With no equipment or fancy techniques to learn, anybody can quickly establish an effective walking regimen. If you are exercising for the first time in years, start gradually and work up to walking at least a half hour a day, five days per week.

Set a pace that suits your fitness level. When walking, you should be able to carry on a conversation. If you are breathing too hard to speak, slow down. A beginner may need to start at a pace as slow as one mile an hour just three days a week, according to the Arthritis Foundation’s FIT formula (Frequency, Intensity, Time). The organization suggests that a more fit person should aim for 10-15 minutes at a pace of 2-3 mph, three days a week.

Then, every four to six weeks, walk a little more.

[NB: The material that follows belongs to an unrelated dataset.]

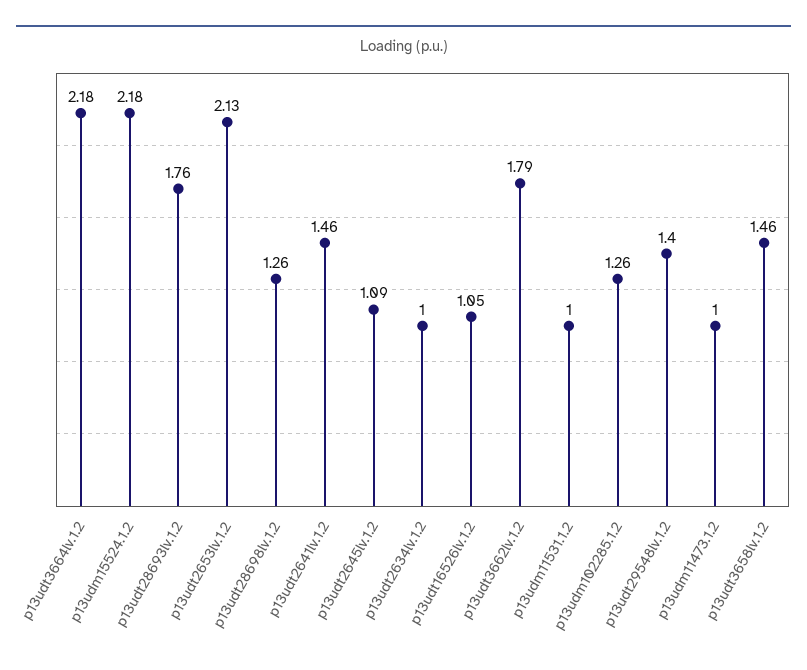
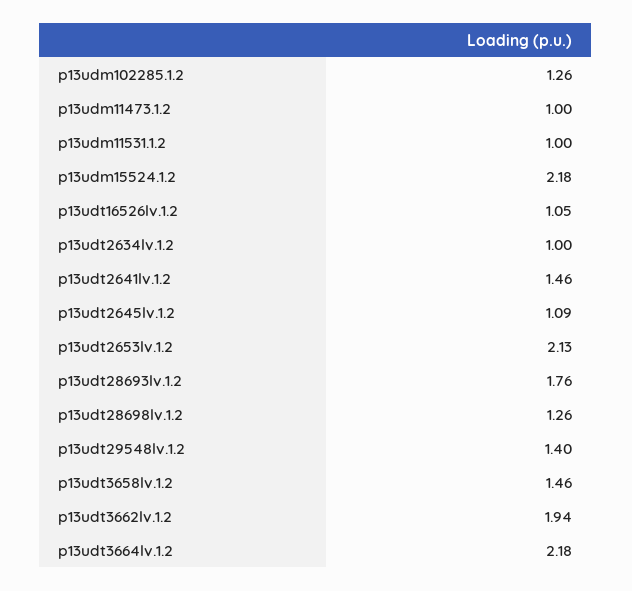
p13udt3662lv.1.2: 1.79 -> 1.94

Go further. Move faster. Add another day into the regimen. If bad weather or safety is a concern, use the treadmills and elliptical machines at a nearby gym. Otherwise walk around your neighborhood, perhaps establishing a set course and distance, and enjoy the fresh air and sunshine.

The American Academy of Podiatric Sports Medicine points out that wearing the correct shoes will prevent pain or injury. Find shoes made specifically for walking or running. Your feet should feel well-cushioned and secure. When trying on shoes, wear athletic socks.
Once the shoes are right, you can start. All you need to do is take that first step.